::: Records for processing

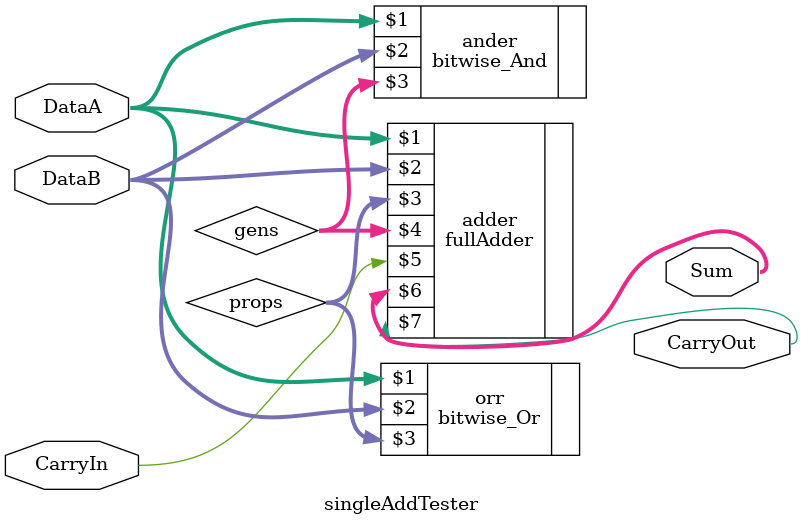
<source format=v>
module singleAddTester(DataA,DataB,CarryIn,Sum,CarryOut);

input [31:0] DataA, DataB;
input CarryIn;
output [31:0] Sum;
output CarryOut;
wire [31:0] props, gens;

bitwise_And ander(DataA,DataB,gens);
bitwise_Or orr(DataA,DataB,props);

fullAdder adder(DataA, DataB, props, gens, CarryIn, Sum, CarryOut);

endmodule
</source>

::::::

→ Problem description: Reproduce the lines above exactly, image-free.

→ Response:
<source format=v>
module singleAddTester(DataA,DataB,CarryIn,Sum,CarryOut);

input [31:0] DataA, DataB;
input CarryIn;
output [31:0] Sum;
output CarryOut;
wire [31:0] props, gens;

bitwise_And ander(DataA,DataB,gens);
bitwise_Or orr(DataA,DataB,props);

fullAdder adder(DataA, DataB, props, gens, CarryIn, Sum, CarryOut);

endmodule
</source>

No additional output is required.